• **WORKING DATA**
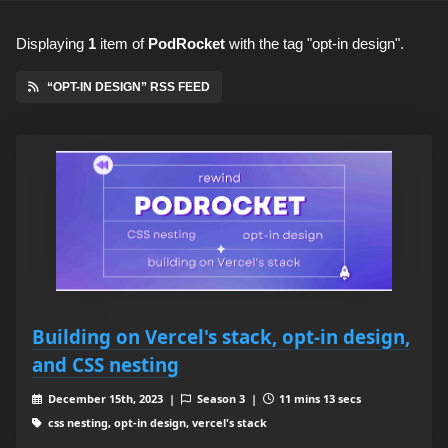
Displaying
1
item
of
PodRocket
with the tag "opt-in design".
“OPT-IN DESIGN” RSS FEED
Building on Vercel's stack, opt-in design,
and CSS nesting
December 15th, 2023 |
Season 3 |
11 mins 13 secs
css nesting, opt-in design, vercel's stack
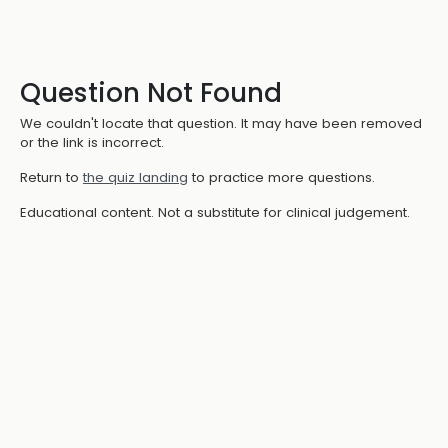
Question Not Found
We couldn't locate that question. It may have been removed
or the link is incorrect.
Return to
the quiz landing
to practice more questions.
Educational content. Not a substitute for clinical judgement.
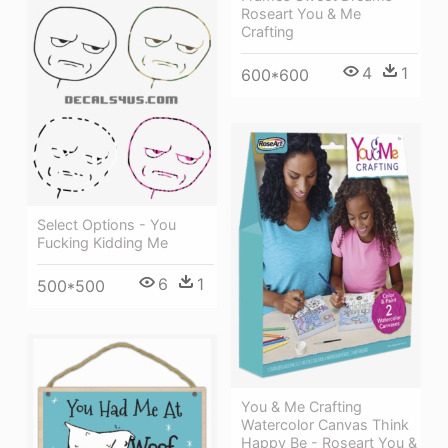
Roseart You & Me
Crafting
4
1
600*600
Select Options - You
Fucking Kidding Me
6
1
500*500
You & Me Crafting
Watercolor Canvas Think
Happy Be - Roseart You &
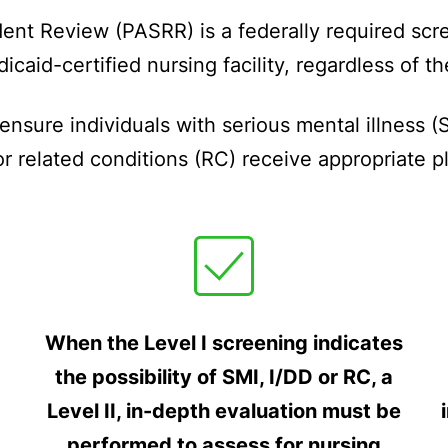
nt Review (PASRR) is a federally required scre
dicaid-certified nursing facility, regardless of 
nsure individuals with serious mental illness (S
d/or related conditions (RC) receive appropriate 
When the Level I screening indicates
the possibility of SMI, I/DD or RC, a
Level II, in-depth evaluation must be
performed to assess for nursing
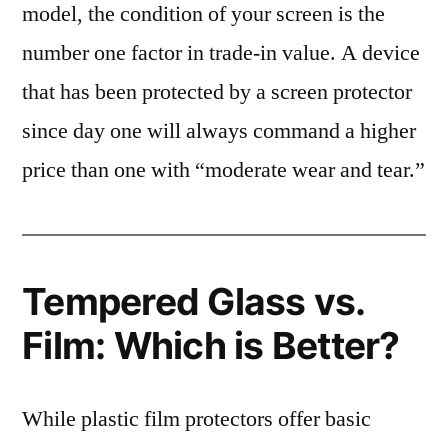
model, the condition of your screen is the
number one factor in trade-in value. A device
that has been protected by a screen protector
since day one will always command a higher
price than one with “moderate wear and tear.”
Tempered Glass vs.
Film: Which is Better?
While plastic film protectors offer basic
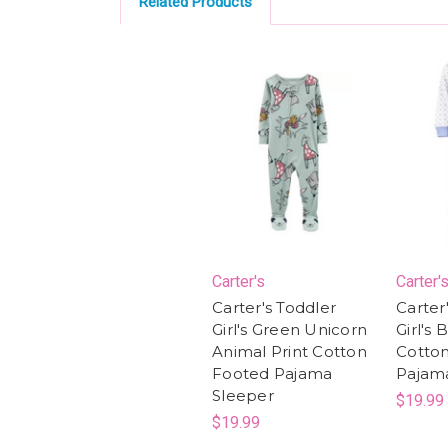
Related Products
Carter's
Carter'
Carter's Toddler
Carter
Girl's Green Unicorn
Girl's 
Animal Print Cotton
Cotto
Footed Pajama
Pajam
Sleeper
$19.99
$19.99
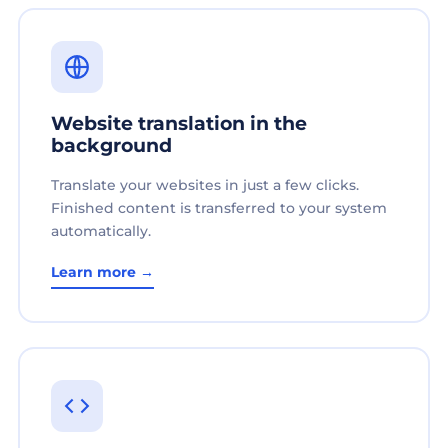
Website translation in the
background
Translate your websites in just a few clicks.
Finished content is transferred to your system
automatically.
Learn more →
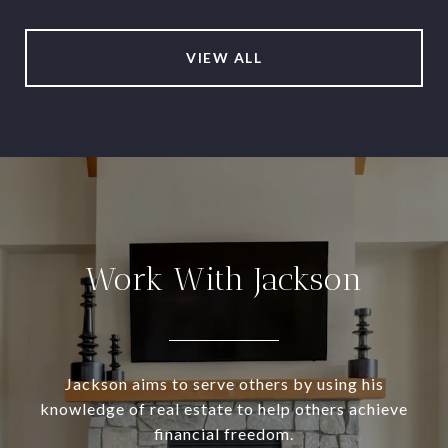
VIEW ALL
Work With Jackson
Jackson aims to serve others by using his
knowledge of real estate to help others achieve
financial freedom.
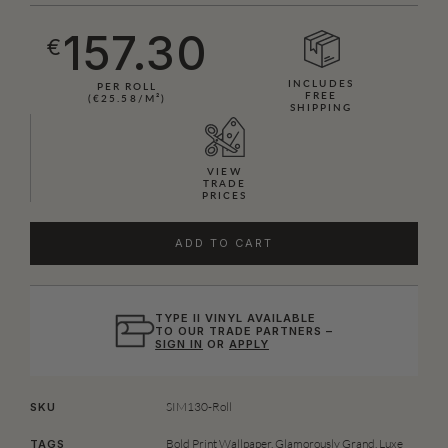
157.30
€
INCLUDES
PER ROLL
FREE
(€25.58/M²)
SHIPPING
VIEW
TRADE
PRICES
ADD TO CART
TYPE II VINYL AVAILABLE
TO OUR TRADE PARTNERS –
SIGN IN
OR
APPLY
SIM130-Roll
SKU
Bold Print Wallpaper
,
Glamorously Grand
,
Luxe
TAGS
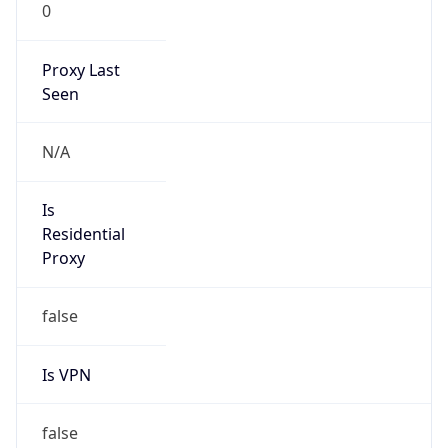
0
Proxy Last
Seen
N/A
Is
Residential
Proxy
false
Is VPN
false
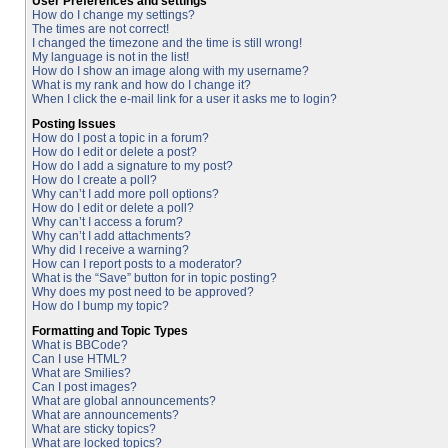
User Preferences and settings
How do I change my settings?
The times are not correct!
I changed the timezone and the time is still wrong!
My language is not in the list!
How do I show an image along with my username?
What is my rank and how do I change it?
When I click the e-mail link for a user it asks me to login?
Posting Issues
How do I post a topic in a forum?
How do I edit or delete a post?
How do I add a signature to my post?
How do I create a poll?
Why can’t I add more poll options?
How do I edit or delete a poll?
Why can’t I access a forum?
Why can’t I add attachments?
Why did I receive a warning?
How can I report posts to a moderator?
What is the “Save” button for in topic posting?
Why does my post need to be approved?
How do I bump my topic?
Formatting and Topic Types
What is BBCode?
Can I use HTML?
What are Smilies?
Can I post images?
What are global announcements?
What are announcements?
What are sticky topics?
What are locked topics?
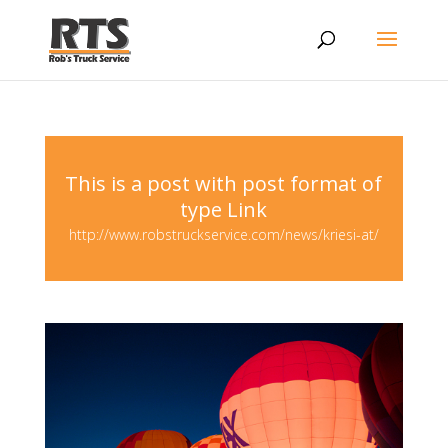
This is a post with post format of
type Link
http://www.robstruckservice.com/news/kriesi-at/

• **EXERCISE REQUIREMENTS**
If the data includes images, omit them, and set down everything else exactly as above.

• **RESPONSE BOX**
Displaying
1
item
of
PodRocket
with the tag "opt-in design".
“OPT-IN DESIGN” RSS FEED
Building on Vercel's stack, opt-in design,
and CSS nesting
December 15th, 2023 |
Season 3 |
11 mins 13 secs
css nesting, opt-in design, vercel's stack
Question Not Found
We couldn't locate that question. It may have been removed
or the link is incorrect.
Return to
the quiz landing
to practice more questions.
Educational content. Not a substitute for clinical judgement.
Roseart You & Me
Crafting
4
1
600*600
Select Options - You
Fucking Kidding Me
6
1
500*500
You & Me Crafting
Watercolor Canvas Think
Happy Be - Roseart You &
nt Review (PASRR) is a federally required scre
dicaid-certified nursing facility, regardless of 
nsure individuals with serious mental illness (S
d/or related conditions (RC) receive appropriate 
When the Level I screening indicates
the possibility of SMI, I/DD or RC, a
Level II, in-depth evaluation must be
performed to assess for nursing
model, the condition of your screen is the
number one factor in trade-in value. A device
that has been protected by a screen protector
since day one will always command a higher
price than one with “moderate wear and tear.”
Tempered Glass vs.
Film: Which is Better?
While plastic film protectors offer basic
Related Products
Carter's
Carter'
Carter's Toddler
Carter
Girl's Green Unicorn
Girl's 
Animal Print Cotton
Cotto
Footed Pajama
Pajam
Sleeper
$19.99
$19.99
Website translation in the
background
Translate your websites in just a few clicks.
Finished content is transferred to your system
automatically.
Learn more →
VIEW ALL
Work With Jackson
Jackson aims to serve others by using his
knowledge of real estate to help others achieve
financial freedom.
157.30
€
INCLUDES
PER ROLL
FREE
(€25.58/M²)
SHIPPING
VIEW
TRADE
PRICES
ADD TO CART
TYPE II VINYL AVAILABLE
TO OUR TRADE PARTNERS –
SIGN IN
OR
APPLY
SIM130-Roll
SKU
Bold Print Wallpaper
,
Glamorously Grand
,
Luxe
TAGS
0
Proxy Last
Seen
N/A
Is
Residential
Proxy
false
Is VPN
false
User Preferences and settings
How do I change my settings?
The times are not correct!
I changed the timezone and the time is still wrong!
My language is not in the list!
How do I show an image along with my username?
What is my rank and how do I change it?
When I click the e-mail link for a user it asks me to login?
Posting Issues
How do I post a topic in a forum?
How do I edit or delete a post?
How do I add a signature to my post?
How do I create a poll?
Why can’t I add more poll options?
How do I edit or delete a poll?
Why can’t I access a forum?
Why can’t I add attachments?
Why did I receive a warning?
How can I report posts to a moderator?
What is the “Save” button for in topic posting?
Why does my post need to be approved?
How do I bump my topic?
Formatting and Topic Types
What is BBCode?
Can I use HTML?
What are Smilies?
Can I post images?
What are global announcements?
What are announcements?
What are sticky topics?
What are locked topics?
This is a post with post format of
type Link
http://www.robstruckservice.com/news/kriesi-at/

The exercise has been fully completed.